Don't believe me? Come to a BOE meeting and see for yourself...the next one is May 14th at 7pm at City Hall.

Anonymous said...

I.5 million dollar deficit in the current budget?? Really what was done, and it's admirable and necessary, was to bring the spending down to the budgeted amount. Previously BOE administrations spent money without regard to the amount budgeted or in other words spent more money than was allocated to them. There was no deficit in the 2012-2013 budget; the BOE would have liked and probably needed 1.5 million dollars more but since it was available to them; they correctly reduced spending to what they received from the City and taxpayers. There is a system for the BOE or any department of the City to request more funding if they find that they have unexpected or exceptional expenses: they can request an appropriation (more money) from the Council. You don't just spend the money anyway (since the check won't bounce cause there's a general fund balance to cover it) like the previous superintendent did.

kjmaje said...

Funny how those against the BOE Budget remain anonymous.

Anonymous said...

Signing your comment with a first name and initial is practically the same as using anonymous in my opinion.

Who I may be shouldn't affect how you think of that.

Random Esker said...

By anyone's reasoning regarding the use of "anonymous", we should all be voting in plain sight of the public for all to know for who we vote. But we all cast our votes anonymously, don't we? There can be many reasons why a person wishes to remain anonymous and they are as valid as those who wish to announce their opinions gladly without the veil of anonymity.
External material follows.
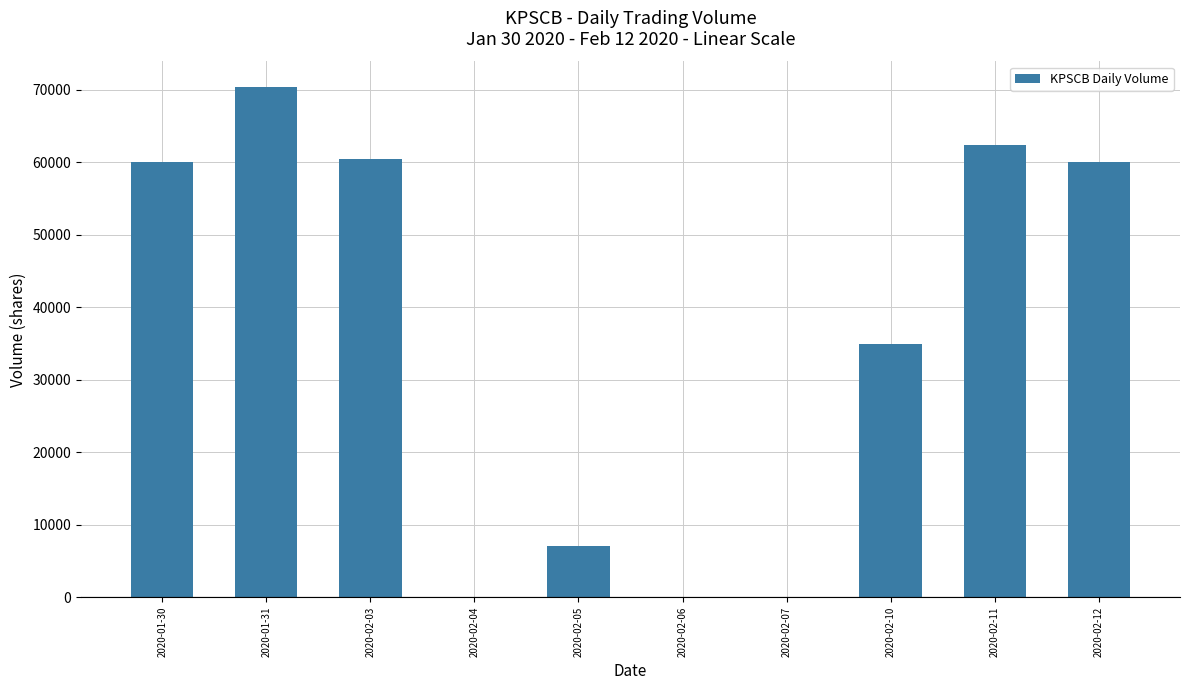

What is the average value?

35530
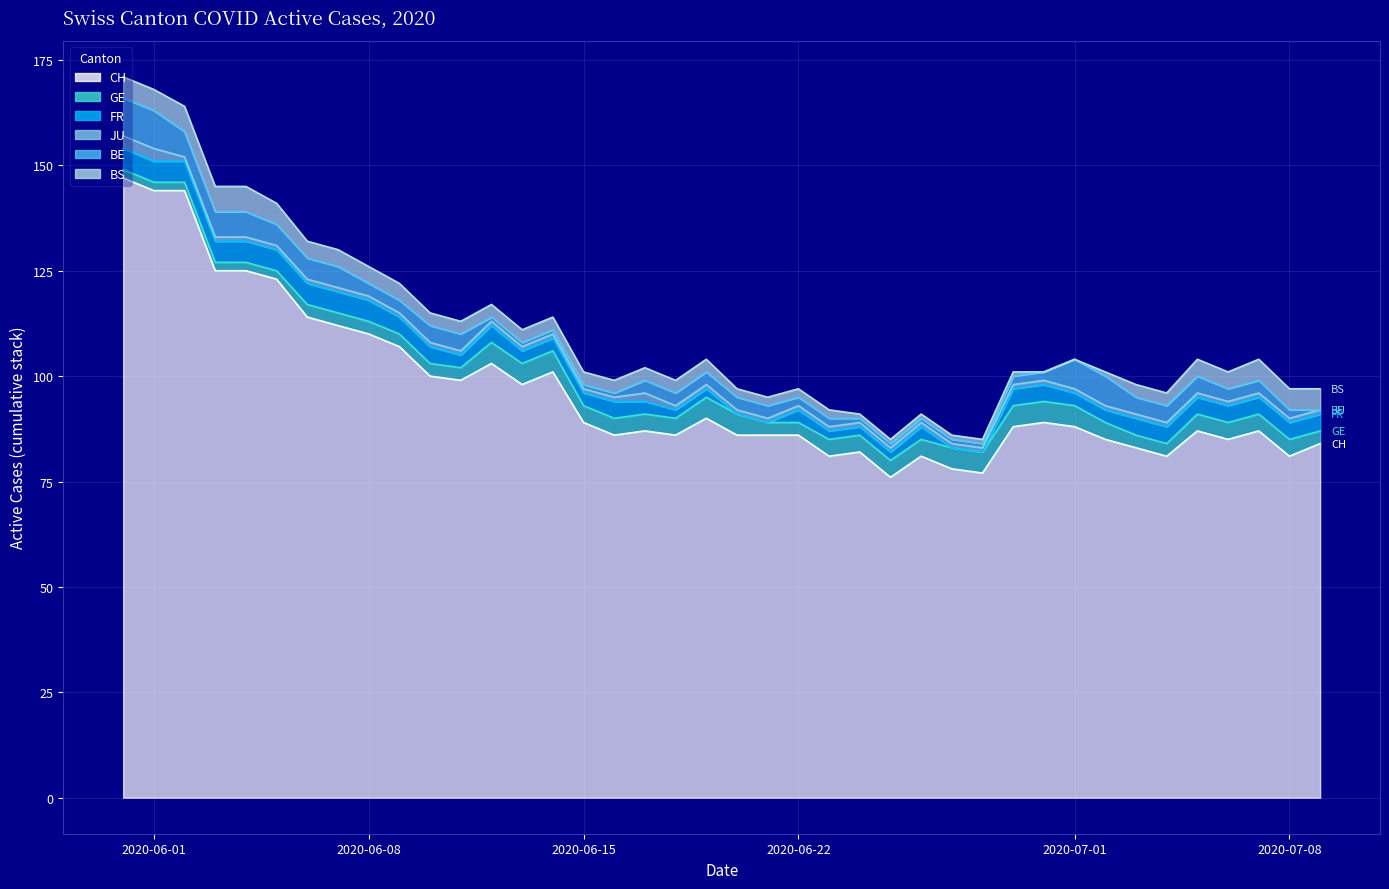

Which series has the largest total across all categories?

CH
Jam (Jennifer Mahr) said...

Anon on 4/29/13 at 12:11 am - I'm sorry, but your characterization of "bringing spending down to the budgeted amount" isn't completely correct. The district can budget for students attending TEMS, but it can't predict how many students will decide to go to other magnet schools. Yet, it is still responsible for that payment, and you can't call that "spending money without regard to the amount budgeted."

There absolutely was a deficit: check the long-term substitute expenses and magnet school tuition expenses as primary examples of expenses the district had to pay outside the "budgeted amount."

Anonymous said...

The budget is amount of money that the BOE can legally spend. The city appropriates a certain amount of money to the Board who spend it as they deem necessary, the budget shows how they plan to do that. Granted most line items need to be estimated based on past history or experience. Some line items are more fixed based on already negotiated contracts. The tuition line is one of those lines that is subject to change. However, the BOE cannot spend more than they are appropriated. If they fall short, the process is to approach the Common Council and ask for another appropriation. They are not supposed to just spend the money anyway which us what happened under Dr. Frechettes watch.

Ed McKeon said...

Random:

There are some legitimate reasons for people to remain anonymous in their comments. But they are rare.
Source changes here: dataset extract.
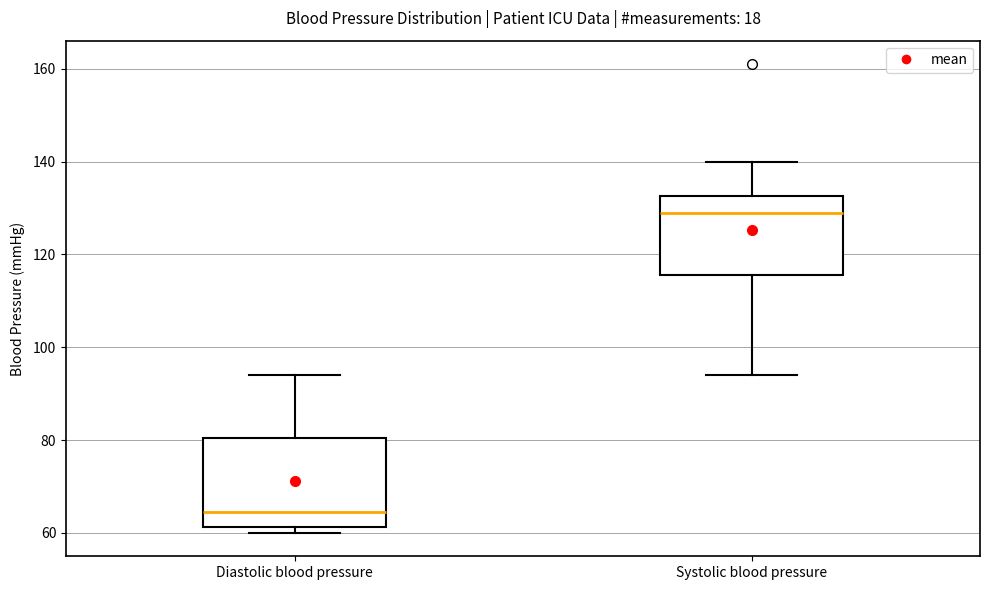

Which box is the tallest, from its lower edge to its upper edge?

Diastolic blood pressure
In the web world, anonymity affords the cowardly the ability to spew hit-and-run faulty "arguments" without taking the responsibility to stand up for them.

Facts are only facts if they can be verified. Anonymity makes that impossible.

As you know, the Eye no longer prints mean-spirited insults, so the trolls have fled elsewhere.

Anonymous said...

Can't say that I agree that anonyminity means that you check the facts. Facts are facts and if true are true no matter who speaks or write them.

Anonymous said...

The Eye should just not post anon comments since "mean" is subjective. So Ed for Mayor?

Ed McKeon said...

Anon 12:28: Facts are facts. Lies are lies. Rumors are rumors. If you put your name to it, someone can call you on a fact that ain't. If your anonymous, then you're hiding something. And...

Anon 1:11: ...Of course it's subjective. That's what the role of editor is.